Logstash Ouput Plugin for Vespa
Plugin for Logstash to write to Vespa. Apache 2.0 license.
Installation
Download and unpack/install Logstash, then:
bin/logstash-plugin install logstash-output-vespa
Development
If you're developing the plugin, you'll want to do something like:
# build the gem
./gradlew gem
# install it as a Logstash plugin
/opt/logstash/bin/logstash-plugin install /path/to/logstash-output-vespa/logstash-output-vespa-$VERSION.gem
# profit
/opt/logstash/bin/logstash
Some more good info can be found here.
Usage
Logstash config example:
# read stuff
input {
# if you want to just send stuff to a "message" field from the terminal
#stdin {}
file {
# let's assume we have some data in a CSV file here
path => "/path/to/data.csv"
# read the file from the beginning
start_position => "beginning"
# on Logstash restart, forget where we left off and start over again
sincedb_path => "/dev/null"
}
}
# parse and transform data here
filter {
csv {
# how does the CSV file look like?
separator => ","
quote_char => '"'
# if the first line is the header, we'll skip it
skip_header => true
# columns of the CSV file. Make sure you have these fields in the Vespa schema
columns => ["id", "description", ...]
}
# remove fields that we don't need. Here you can do a lot more processing
mutate {
remove_field => ["@timestamp", "@version", "event", "host", "log", "message"]
}
}
# publish to Vespa
output {
# for debugging. You can have multiple outputs (just as you can have multiple inputs/filters)
#stdout {}
vespa_feed { # including defaults here
# Vespa endpoint, namespace, doc type (from the schema)

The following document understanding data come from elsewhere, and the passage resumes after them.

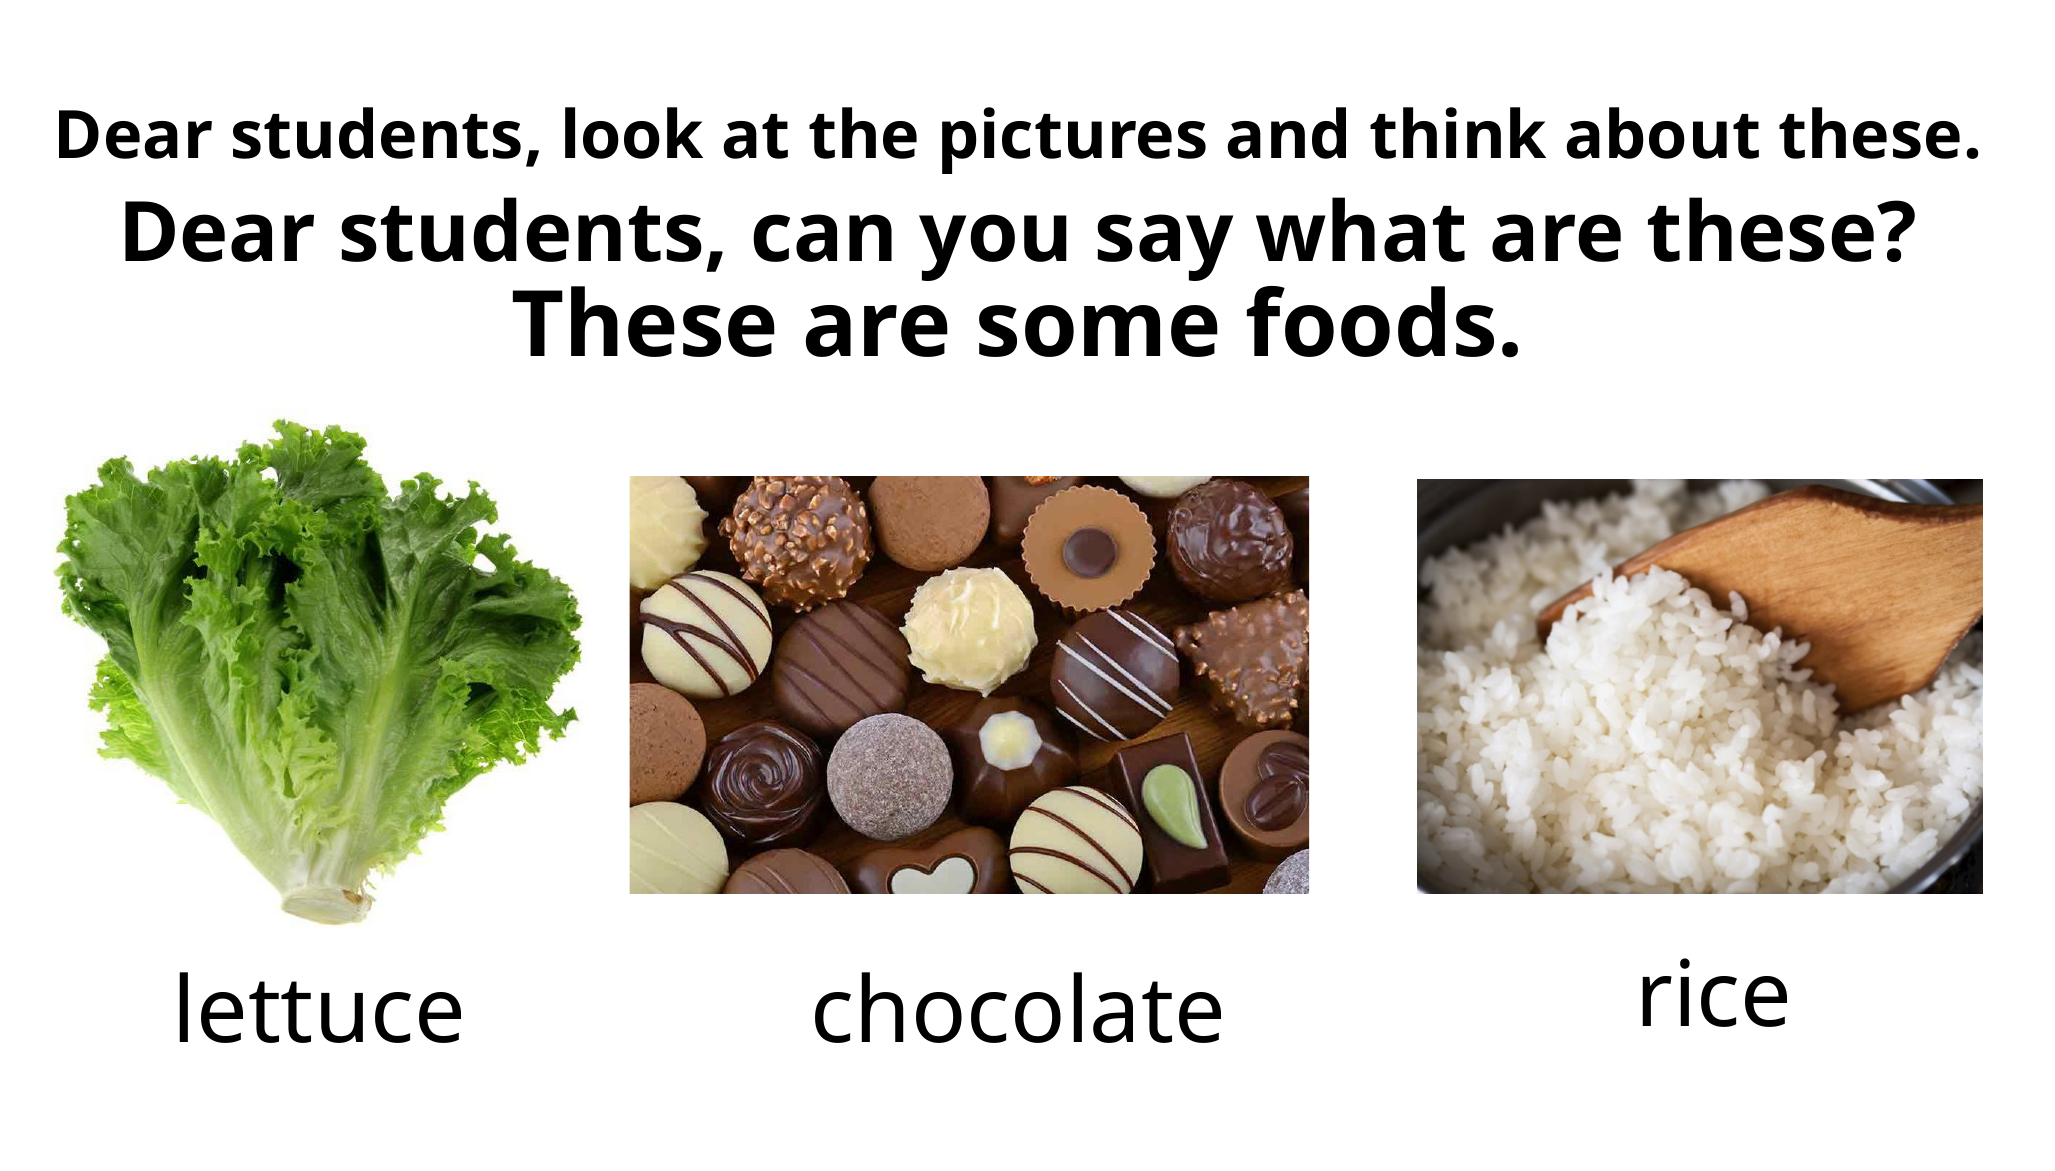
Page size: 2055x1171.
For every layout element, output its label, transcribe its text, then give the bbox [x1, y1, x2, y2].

text_box chocolate [795, 943, 1242, 1068]
picture [1417, 478, 1983, 895]
picture [52, 408, 588, 929]
text_box Dear students, can you say what are these? [103, 170, 1934, 286]
text_box Dear students, look at the pictures and think about these. [39, 84, 1999, 180]
text_box lettuce [158, 943, 482, 1068]
picture [629, 476, 1310, 895]
text_box These are some foods. [497, 256, 1541, 382]
text_box rice [1620, 927, 1808, 1053]
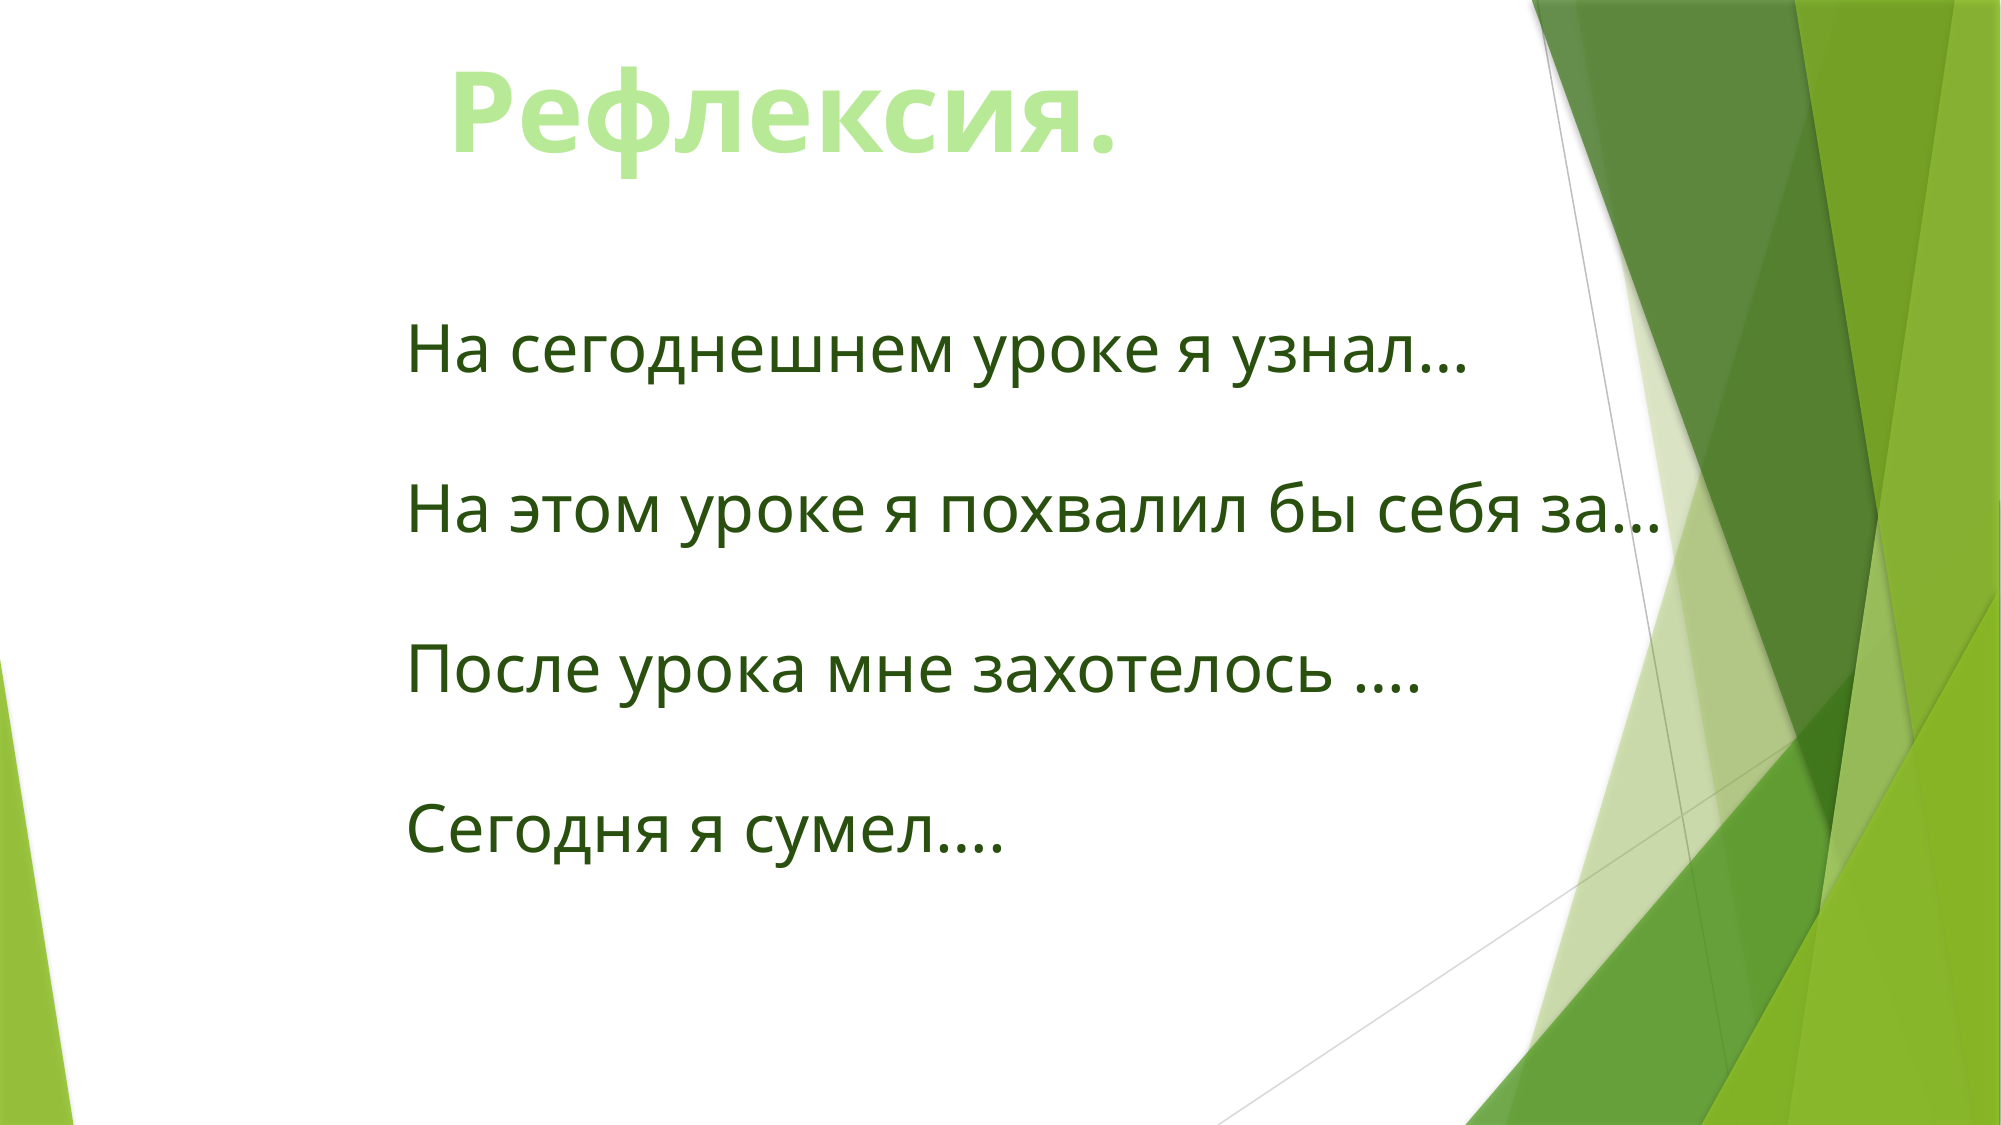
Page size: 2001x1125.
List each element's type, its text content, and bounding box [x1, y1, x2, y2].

vespa_url => "http://localhost:8080"
namespace => "no_default_provide_yours"
document_type => "no_default_provide_yours_from_schema"
# take the document ID from this field in each row
# if the field doesn't exist, we generate a UUID
id_field => "id"
# how many HTTP/2 connections to keep open
max_connections => 1
# number of streams per connection
max_streams => 128
# request timeout (seconds) for each write operation
operation_timeout => 180
# after this time (seconds), the circuit breaker will be half-open:
# it will ping the endpoint to see if it's back,
# then resume sending requests when it's back
grace_period => 10
# how many times to retry on transient failures
max_retries => 10
}
}
Then you can start Logstash while pointing to the config file like:
bin/logstash -f logstash.conf